When he woke up for real, hours later, sunlight was streaming in through the skylights, but he felt cold, stiff, and lightheaded with hunger. He hadn't had Jenny's body heat to warm him: The horse was standing against the wall at the other end of the stall.

'What? Are you mad because I didn't clean your stall last night?' Luke asked. 'Or were you listening to those speeches yesterday? Don't tell me you blame third children for everything too.'

His voice caught a little; this morning he wasn't even capable of making a stupid joke to a dumb old horse. Jenny just stared at him, in the steady way of horses, and he thought he heard an echo of his dream: Luke! I mean it! WAKE UP!

'I've got to get something to eat before I go totally nuts,' Luke muttered to himself.

He put out food for the horses again, scrubbed his face, changed his clothes. By the time he stumbled out of the stable, he felt better. The warnings of nightmares and ghosts seemed silly in the glare of such a bright, sunlit day.

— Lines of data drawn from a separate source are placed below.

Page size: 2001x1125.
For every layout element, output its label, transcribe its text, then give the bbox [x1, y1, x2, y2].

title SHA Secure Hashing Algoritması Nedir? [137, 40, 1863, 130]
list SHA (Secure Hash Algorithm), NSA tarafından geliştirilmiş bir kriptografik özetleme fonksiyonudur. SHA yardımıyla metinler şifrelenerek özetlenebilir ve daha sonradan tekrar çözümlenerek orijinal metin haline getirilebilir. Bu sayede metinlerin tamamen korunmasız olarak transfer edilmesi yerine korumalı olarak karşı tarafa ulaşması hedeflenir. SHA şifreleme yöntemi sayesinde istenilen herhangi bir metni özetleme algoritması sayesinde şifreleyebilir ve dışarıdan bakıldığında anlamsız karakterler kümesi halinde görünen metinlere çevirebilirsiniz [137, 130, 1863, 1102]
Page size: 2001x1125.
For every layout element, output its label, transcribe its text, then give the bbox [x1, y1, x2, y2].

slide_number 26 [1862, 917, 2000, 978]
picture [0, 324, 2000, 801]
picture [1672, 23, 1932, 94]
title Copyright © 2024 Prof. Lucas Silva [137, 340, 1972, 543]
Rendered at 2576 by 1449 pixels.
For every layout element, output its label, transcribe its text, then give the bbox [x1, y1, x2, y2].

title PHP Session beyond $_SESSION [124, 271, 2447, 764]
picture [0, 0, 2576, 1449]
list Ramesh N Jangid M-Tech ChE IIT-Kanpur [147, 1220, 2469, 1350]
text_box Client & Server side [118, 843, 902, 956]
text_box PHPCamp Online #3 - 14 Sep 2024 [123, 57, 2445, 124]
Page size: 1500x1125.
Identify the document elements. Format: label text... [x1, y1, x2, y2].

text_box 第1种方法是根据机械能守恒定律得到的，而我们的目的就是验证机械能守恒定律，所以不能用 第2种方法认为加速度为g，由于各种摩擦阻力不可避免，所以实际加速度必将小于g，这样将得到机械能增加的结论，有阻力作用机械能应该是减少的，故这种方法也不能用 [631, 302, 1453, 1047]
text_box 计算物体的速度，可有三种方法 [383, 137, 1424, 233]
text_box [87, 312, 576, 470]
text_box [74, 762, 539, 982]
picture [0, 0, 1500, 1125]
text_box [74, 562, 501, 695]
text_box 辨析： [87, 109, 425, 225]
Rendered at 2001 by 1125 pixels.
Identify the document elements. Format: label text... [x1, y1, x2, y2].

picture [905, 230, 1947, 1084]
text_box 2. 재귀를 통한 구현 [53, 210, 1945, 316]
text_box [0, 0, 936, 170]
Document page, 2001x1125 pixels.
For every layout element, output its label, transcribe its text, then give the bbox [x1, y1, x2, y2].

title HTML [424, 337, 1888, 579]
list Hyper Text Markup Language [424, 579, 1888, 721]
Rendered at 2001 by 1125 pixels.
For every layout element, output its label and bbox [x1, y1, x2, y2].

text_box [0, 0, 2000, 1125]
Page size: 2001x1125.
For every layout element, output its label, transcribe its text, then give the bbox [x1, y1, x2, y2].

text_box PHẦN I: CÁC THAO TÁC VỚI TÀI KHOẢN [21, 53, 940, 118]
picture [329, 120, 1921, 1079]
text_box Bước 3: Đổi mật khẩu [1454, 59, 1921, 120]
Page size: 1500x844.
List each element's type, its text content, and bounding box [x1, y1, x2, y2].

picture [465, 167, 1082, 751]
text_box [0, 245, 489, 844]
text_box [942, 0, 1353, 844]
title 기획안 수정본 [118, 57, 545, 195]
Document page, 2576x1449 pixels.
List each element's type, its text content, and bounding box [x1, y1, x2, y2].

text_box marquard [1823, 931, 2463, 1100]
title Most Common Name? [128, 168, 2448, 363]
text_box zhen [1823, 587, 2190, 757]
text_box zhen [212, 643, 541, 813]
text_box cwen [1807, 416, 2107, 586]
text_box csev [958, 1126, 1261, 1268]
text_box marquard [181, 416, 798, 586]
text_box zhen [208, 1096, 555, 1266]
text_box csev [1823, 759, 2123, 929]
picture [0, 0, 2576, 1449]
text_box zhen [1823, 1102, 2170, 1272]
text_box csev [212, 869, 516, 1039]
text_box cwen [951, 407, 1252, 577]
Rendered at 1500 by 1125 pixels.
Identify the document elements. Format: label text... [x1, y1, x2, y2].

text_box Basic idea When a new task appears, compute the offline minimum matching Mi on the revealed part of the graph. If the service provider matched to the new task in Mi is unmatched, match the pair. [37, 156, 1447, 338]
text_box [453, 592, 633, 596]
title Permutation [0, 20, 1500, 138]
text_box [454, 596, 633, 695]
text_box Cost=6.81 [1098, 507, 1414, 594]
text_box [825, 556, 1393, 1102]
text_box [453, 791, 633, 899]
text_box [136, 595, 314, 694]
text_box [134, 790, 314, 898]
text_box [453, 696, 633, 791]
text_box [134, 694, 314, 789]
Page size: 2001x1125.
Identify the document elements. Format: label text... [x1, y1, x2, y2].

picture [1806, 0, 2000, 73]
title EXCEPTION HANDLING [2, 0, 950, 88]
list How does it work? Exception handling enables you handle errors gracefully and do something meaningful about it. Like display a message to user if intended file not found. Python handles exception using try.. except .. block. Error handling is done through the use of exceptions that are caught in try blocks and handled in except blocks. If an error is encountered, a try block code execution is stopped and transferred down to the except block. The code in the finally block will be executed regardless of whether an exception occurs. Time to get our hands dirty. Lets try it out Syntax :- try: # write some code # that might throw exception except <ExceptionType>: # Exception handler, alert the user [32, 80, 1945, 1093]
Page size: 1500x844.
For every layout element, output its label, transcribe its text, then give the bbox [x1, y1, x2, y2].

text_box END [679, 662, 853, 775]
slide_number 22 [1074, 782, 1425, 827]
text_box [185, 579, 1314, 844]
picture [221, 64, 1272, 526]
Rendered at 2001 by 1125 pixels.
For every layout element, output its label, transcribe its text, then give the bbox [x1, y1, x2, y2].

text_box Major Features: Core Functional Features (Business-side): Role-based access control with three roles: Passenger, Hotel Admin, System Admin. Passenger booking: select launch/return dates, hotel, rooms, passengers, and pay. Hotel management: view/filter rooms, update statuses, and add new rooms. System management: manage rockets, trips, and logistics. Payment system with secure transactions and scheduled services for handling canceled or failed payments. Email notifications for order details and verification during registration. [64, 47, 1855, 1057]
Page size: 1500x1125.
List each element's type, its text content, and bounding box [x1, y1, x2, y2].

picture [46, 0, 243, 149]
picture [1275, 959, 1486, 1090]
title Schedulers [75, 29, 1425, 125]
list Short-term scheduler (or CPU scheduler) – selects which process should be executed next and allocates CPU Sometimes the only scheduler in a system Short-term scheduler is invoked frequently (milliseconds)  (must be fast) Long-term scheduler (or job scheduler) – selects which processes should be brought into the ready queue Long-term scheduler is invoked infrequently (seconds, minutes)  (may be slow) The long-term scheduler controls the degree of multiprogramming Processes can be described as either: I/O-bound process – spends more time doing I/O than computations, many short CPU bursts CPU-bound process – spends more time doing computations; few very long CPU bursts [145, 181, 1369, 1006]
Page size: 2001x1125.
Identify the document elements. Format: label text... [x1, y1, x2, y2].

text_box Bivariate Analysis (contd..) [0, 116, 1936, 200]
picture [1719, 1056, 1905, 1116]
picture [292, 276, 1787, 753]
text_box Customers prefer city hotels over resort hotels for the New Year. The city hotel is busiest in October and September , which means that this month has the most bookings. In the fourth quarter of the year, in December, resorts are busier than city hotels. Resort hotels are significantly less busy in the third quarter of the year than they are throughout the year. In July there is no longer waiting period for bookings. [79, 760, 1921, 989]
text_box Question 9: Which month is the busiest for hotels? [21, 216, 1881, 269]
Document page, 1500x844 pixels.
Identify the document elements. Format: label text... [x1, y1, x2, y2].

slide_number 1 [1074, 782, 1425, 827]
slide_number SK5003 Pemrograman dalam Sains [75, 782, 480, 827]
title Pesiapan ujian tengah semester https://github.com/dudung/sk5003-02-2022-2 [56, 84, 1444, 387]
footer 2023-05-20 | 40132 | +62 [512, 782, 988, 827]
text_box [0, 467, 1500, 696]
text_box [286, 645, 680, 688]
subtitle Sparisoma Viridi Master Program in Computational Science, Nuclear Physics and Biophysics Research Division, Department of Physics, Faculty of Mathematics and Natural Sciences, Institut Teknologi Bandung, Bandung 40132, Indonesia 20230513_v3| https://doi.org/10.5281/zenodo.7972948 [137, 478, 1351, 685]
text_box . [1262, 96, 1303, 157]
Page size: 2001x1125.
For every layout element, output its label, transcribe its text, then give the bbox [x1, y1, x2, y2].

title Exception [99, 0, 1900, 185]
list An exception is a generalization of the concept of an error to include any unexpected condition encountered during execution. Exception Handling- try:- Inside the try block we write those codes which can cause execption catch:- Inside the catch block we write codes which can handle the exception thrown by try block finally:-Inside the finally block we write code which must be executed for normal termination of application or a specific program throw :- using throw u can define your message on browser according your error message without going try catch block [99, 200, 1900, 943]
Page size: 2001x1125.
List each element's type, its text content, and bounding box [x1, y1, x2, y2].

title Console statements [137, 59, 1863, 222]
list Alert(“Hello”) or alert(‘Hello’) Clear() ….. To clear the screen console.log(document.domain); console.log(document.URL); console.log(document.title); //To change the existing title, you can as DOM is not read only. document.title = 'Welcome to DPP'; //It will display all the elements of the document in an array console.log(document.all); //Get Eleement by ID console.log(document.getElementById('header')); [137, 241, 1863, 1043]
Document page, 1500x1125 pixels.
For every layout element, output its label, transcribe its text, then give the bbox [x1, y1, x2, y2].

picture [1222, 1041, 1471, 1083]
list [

He started to veer toward the kitchen and dining hall immediately, but he could hear the boom of amplified voices off in the distance. Philip Twinings and the other TV people must have managed to fix the microphone and whatever else was broken. Luke could tell by the crowd gathering on the lawn that the interviews were beginning again.

I'll just go listen to a speech or two, Luke told himself just to make sure. .

As he moved toward the crowd, he could tell that more had changed overnight than just a microphone repair. Someone had posted signs along the wall behind the stage, in full sight of the entire crowd and anyone who might be watching on TV Luke began walking more slowly, each step filled with dread. Finally he was close enough to read the signs.

One showed a baby with a number three on his chest, with a caption underneath: he's the reason you were STARVING.

Another showed a sullen group of teenagers, with the Words BEWARE THE SHADOWS.

Others showed families with three children. They were labeled the worst criminals of all and it's all their fault.

They were the signs from the secret room.

Chapter Twenty-Nine

It took every ounce of self-control Luke possessed not to scream out, N000000. . , not to run up to the wall and tear down every single sign, one after the other. As it was, he made a kind of whimper, deep in his throat, and suddenly all the people around him were peering at him suspiciously.

'Sorry,' Luke muttered. 'I'm. . It's. . nothing. Don't mind me.'

He turned and fled, back to the stable, back through the door, back into Jenny's stall. He threw his arms around her neck and buried his face against her hide.

'It doesn't matter,' he muttered into her mane. 'Even if I tried to tear down those signs, the guards would stop me. They'd lock me up. Just like the Population Police would. Nothing's changed.'

He was just talking, complaining, all but crying into Jenny's mane. But was it true? Had nothing changed? Even with the Population Police gone?

Luke thought about how the signs looked, all glossy and bright, the colors gleaming in the sunlight. They didn't look like signs that had been lying around in a dusty storeroom, left over from an old regime. They looked brand-new.

What if they hadn't belonged to the Population Police? What if they'd been created on someone else's orders? Like… Oscar's?